In any normal year, the changing of the leaves and the brisk evening or morning air creates excitement and anticipation about all that a new season has to offer. Every year fall brings a litany of memorable holidays, cooler weather, and an opportunity to don those warm, cozy sweaters. What’s not to love? Combine all the preceding with out-of-town trips with friends to see the world in its autumnal glory and you’ve got one of the best seasons imaginable. But just as the global pandemic has unalterably changed this school year, this interminable COVID season has also changed the kind of fall we’re all experiencing.

During 2020, we’ve lost our routines, vacation plans, and the normal things that make life interesting — or even fun. For many North students, quarantine confinement has meant rarely leaving their homes during the school week. In years prior when students had their daily commutes to school, they could see the progression of the seasonal scenery change, with the summer green leaves changing into a colorful red-orange. And through our school’s floor-to-ceiling windows, the arrayed treetops below and around us show a beautiful range of colors. But during this shut-in fall, the season’s changes have by and large been viewed through a bed-room window, the space where we keep up our unchanging day-to-day Zoom School existence. 
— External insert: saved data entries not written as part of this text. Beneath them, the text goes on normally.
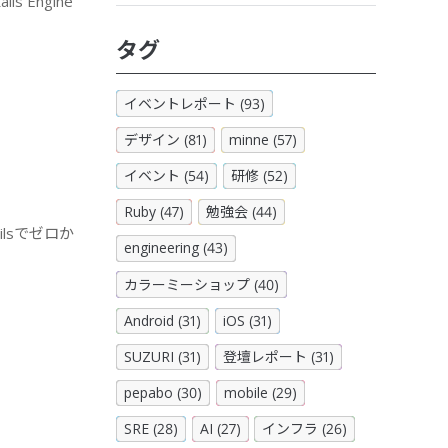
 Engine
タグ
イベントレポート (93)
デザイン (81)
minne (57)
イベント (54)
研修 (52)
Ruby (47)
勉強会 (44)
ilsでゼロか
engineering (43)
カラーミーショップ (40)
Android (31)
iOS (31)
SUZURI (31)
登壇レポート (31)
pepabo (30)
mobile (29)
SRE (28)
AI (27)
インフラ (26)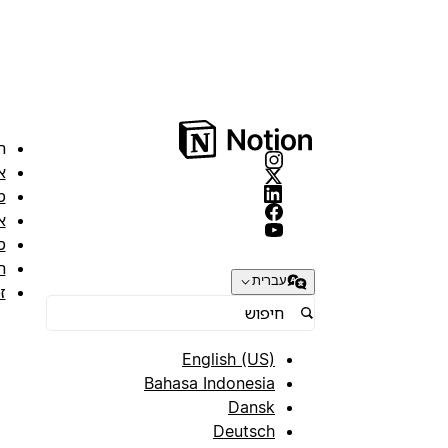
ה
א
מ
א
ס
ת
עברית
ז
English (US)
Bahasa Indonesia
Dansk
Deutsch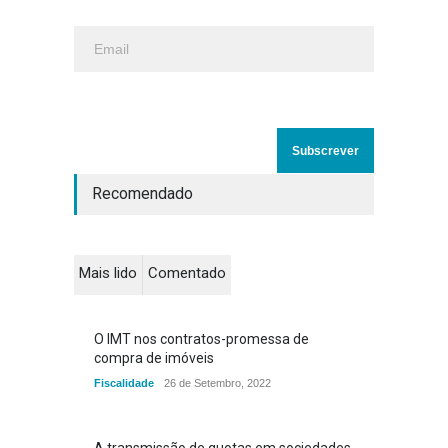
Recomendado
Mais lido
Comentado
O IMT nos contratos-promessa de
compra de imóveis
Fiscalidade
26 de Setembro, 2022
A transmissão de quotas em sociedades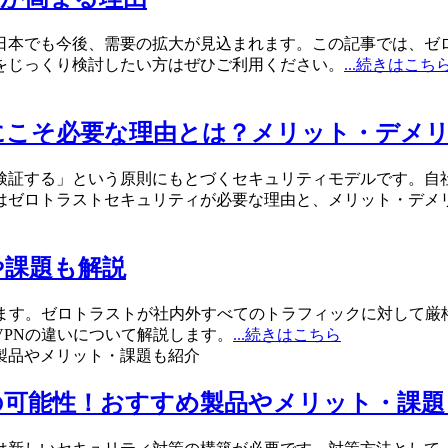
日本でも今後、需要の拡大が見込まれます。この記事では、ゼ
をじっくり検討したい方はぜひご利用ください。
...続きはこち
にこそ必要な理由とは？メリット・デメ
検証する」という原則にもとづくセキュリティモデルです。自
はゼロトラストセキュリティが必要な理由と、メリット・デメ
や課題も解説
ます。ゼロトラストが社内外すべてのトラフィックに対して厳
PNの違いについて解説します。
...続きはこちら
の可能性！おすすめ製品やメリット・課題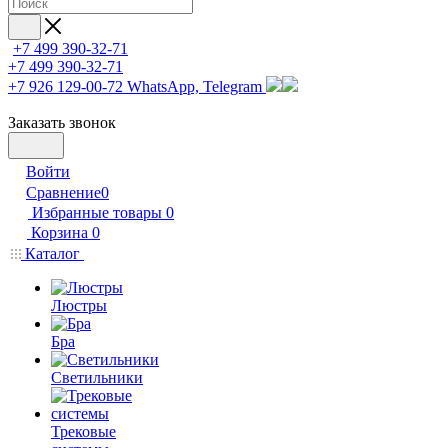
+7 499 390-32-71
+7 499 390-32-71
+7 926 129-00-72
WhatsApp, Telegram
Заказать звонок
Войти
Сравнение
0
Избранные товары
0
Корзина
0
Каталог
Люстры
Бра
Светильники
Трековые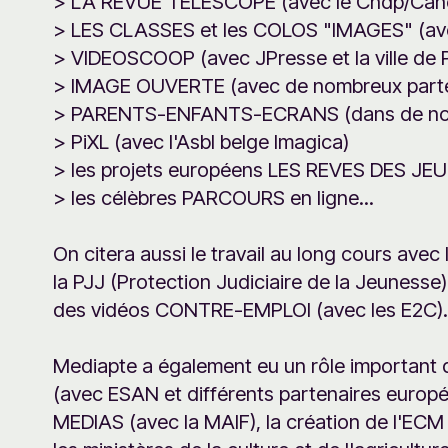
> LA REVUE TELESCOPE (avec le Cndp/Can
> LES CLASSES et les COLOS "IMAGES" (ave
> VIDEOSCOOP (avec JPresse et la ville de P
> IMAGE OUVERTE (avec de nombreux parte
> PARENTS-ENFANTS-ECRANS (dans de nomb
> PiXL (avec l'Asbl belge Imagica)
> les projets européens LES REVES DES JE
> les célèbres PARCOURS en ligne...
On citera aussi le travail au long cours avec l
la PJJ (Protection Judiciaire de la Jeunesse)
des vidéos CONTRE-EMPLOI (avec les E2C)
Mediapte a également eu un rôle importan
(avec ESAN et différents partenaires eu
MEDIAS (avec la MAIF), la création de l'ECM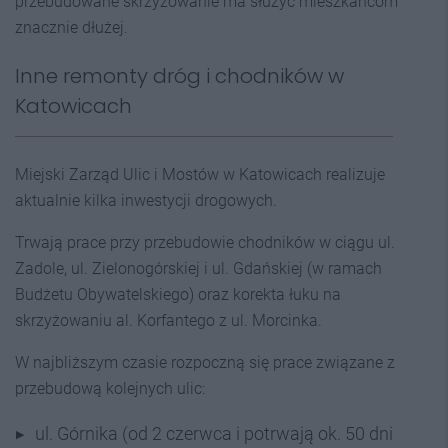
przebudowane skrzyżowanie ma służyć mieszkańcom
znacznie dłużej.
Inne remonty dróg i chodników w
Katowicach
Miejski Zarząd Ulic i Mostów w Katowicach realizuje
aktualnie kilka inwestycji drogowych.
Trwają prace przy przebudowie chodników w ciągu ul.
Zadole, ul. Zielonogórskiej i ul. Gdańskiej (w ramach
Budżetu Obywatelskiego) oraz korekta łuku na
skrzyżowaniu al. Korfantego z ul. Morcinka.
W najbliższym czasie rozpoczną się prace związane z
przebudową kolejnych ulic:
ul. Górnika (od 2 czerwca i potrwają ok. 50 dni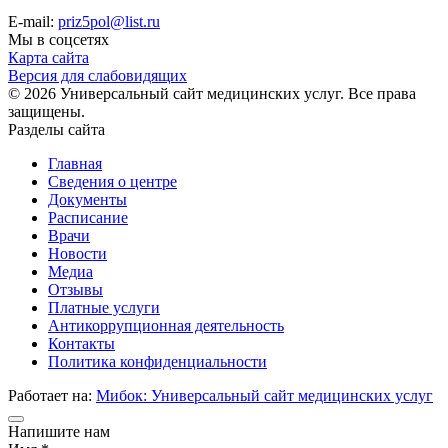
E-mail:
priz5pol@list.ru
Мы в соцсетях
Карта сайта
Версия для слабовидящих
© 2026 Универсальный сайт медицинских услуг. Все права
защищены.
Разделы сайта
Главная
Сведения о центре
Документы
Расписание
Врачи
Новости
Медиа
Отзывы
Платные услуги
Антикоррупционная деятельность
Контакты
Политика конфиденциальности
Работает на:
Мибок: Универсальный сайт медицинских услуг
Напишите нам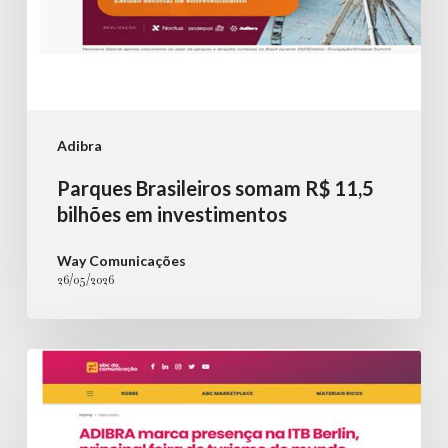
Adibra
Parques Brasileiros somam R$ 11,5
bilhões em investimentos
Way Comunicações
26/05/2026
ADIBRA
marca
presença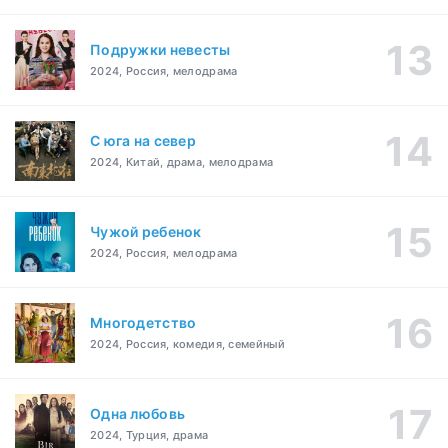
Подружки невесты
2024, Россия, мелодрама
С юга на север
2024, Китай, драма, мелодрама
Чужой ребенок
2024, Россия, мелодрама
Многодетство
2024, Россия, комедия, семейный
Одна любовь
2024, Турция, драма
Of course, we can’t talk about fall losses without mentioning Halloween and Thanksgiving. When in-class learning broke up on March 13, no one ever thought it would have gone on this long. We figured surely by now we’d be looking forward to a normal holiday season. Even if some don’t celebrate Halloween or have grown out of the trick-or-treating phase (or … have you?), there are many at our age who enjoy getting together with friends to share a night of costumes and dressing up. Enter COVID and there is no dressing up this year. It’s just another disappointment in a year that’s been full of them. Thanksgiving has always been one of the few times many of us get to see relatives outside our immediate families. But the long tentacles of this plague have put this late-November tradition in jeopardy. No one wants to enjoy turkey and the sides when our beloved older relatives might be at risk. 
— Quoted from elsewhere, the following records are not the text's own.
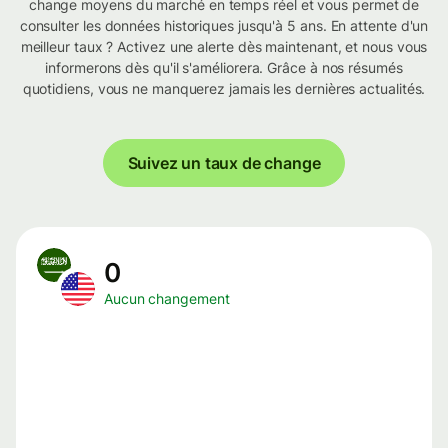
change moyens du marché en temps réel et vous permet de
consulter les données historiques jusqu'à 5 ans. En attente d'un
meilleur taux ? Activez une alerte dès maintenant, et nous vous
informerons dès qu'il s'améliorera. Grâce à nos résumés
quotidiens, vous ne manquerez jamais les dernières actualités.
Suivez un taux de change
0
Aucun changement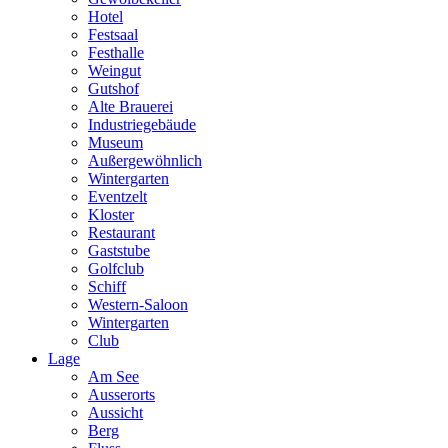
Hotel
Festsaal
Festhalle
Weingut
Gutshof
Alte Brauerei
Industriegebäude
Museum
Außergewöhnlich
Wintergarten
Eventzelt
Kloster
Restaurant
Gaststube
Golfclub
Schiff
Western-Saloon
Wintergarten
Club
Lage
Am See
Ausserorts
Aussicht
Berg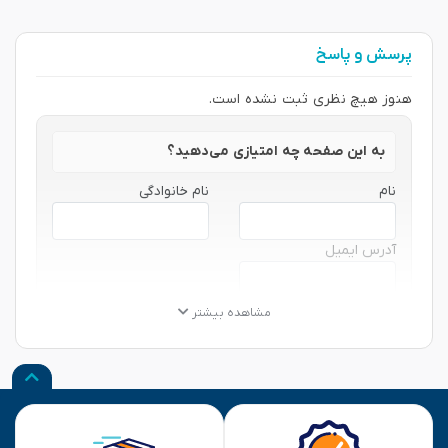
پرسش و پاسخ
هنوز هیچ نظری ثبت نشده است.
به این صفحه چه امتیازی می‌دهید؟
نام
نام خانوادگی
آدرس ایمیل
★
★
★
★
★
★
★
★
★
★
★
★
★
★
★
مشاهده بیشتر
نظر شما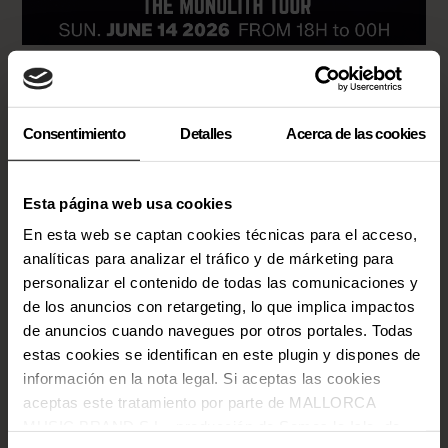
Consentimiento
Detalles
Acerca de las cookies
Esta página web usa cookies
En esta web se captan cookies técnicas para el acceso,
analíticas para analizar el tráfico y de márketing para
personalizar el contenido de todas las comunicaciones y
de los anuncios con retargeting, lo que implica impactos
de anuncios cuando navegues por otros portales. Todas
estas cookies se identifican en este plugin y dispones de
información en la nota legal. Si aceptas las cookies
aceptas este tratamiento por parte de MALLORCA
MUSIC BRAND S.L., producción de Somos la Isla, de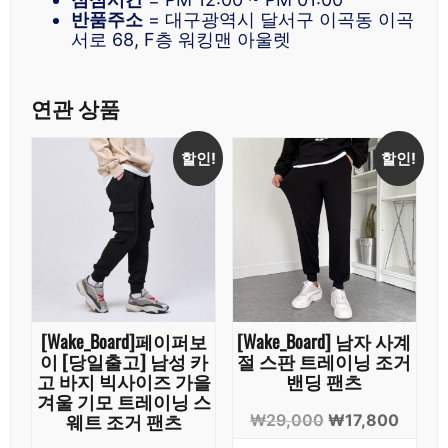
반품주소
= 대구광역시 달서구 이곡동 이곡
서로 68, F층 워킹맨 아울렛
연관 상품
할인!
할인!
[Wake_Board]페이퍼보
[Wake_Board] 남자 사계
이 [당일출고] 남성 카
절 스판 트레이닝 조거
고 바지 빅사이즈 가을
밴딩 팬츠
겨울 기모 트레이닝 스
웨트 조거 팬츠
원
현
₩
29,000
₩
17,800
래
재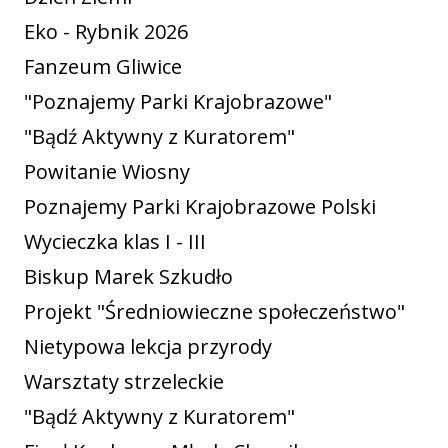
Eko - Rybnik 2026
Fanzeum Gliwice
"Poznajemy Parki Krajobrazowe"
"Bądź Aktywny z Kuratorem"
Powitanie Wiosny
Poznajemy Parki Krajobrazowe Polski
Wycieczka klas I - III
Biskup Marek Szkudło
Projekt "Średniowieczne społeczeństwo"
Nietypowa lekcja przyrody
Warsztaty strzeleckie
"Bądź Aktywny z Kuratorem"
COVID restrictions have also meant sports fans have lost out on a proper season. Consider the fun and drama associated with watching Warrior sports teams play during this season. For many freshmen, attending a first football game is something of a right of passage. And yet, for this sizable class, that thrill has not taken place. Both players and the spectators who cheer them on are taking an “L” against COVID yet again.   

The losses the North Atlanta community has endured since March are matters out of our control. And now, even the fall season we’ve always loved has not been immune from significant changes. The ongoing comforts of home are never bad and, yes, it’s easier to “commute” to my first period class going from my bedroom to my kitchen table. But, still, those badly needed human interactions are missed. As are those fall traditions that make the season so special. In the face of this current season of changing leave and changing temperatures, grim COVID-realities continue to endure.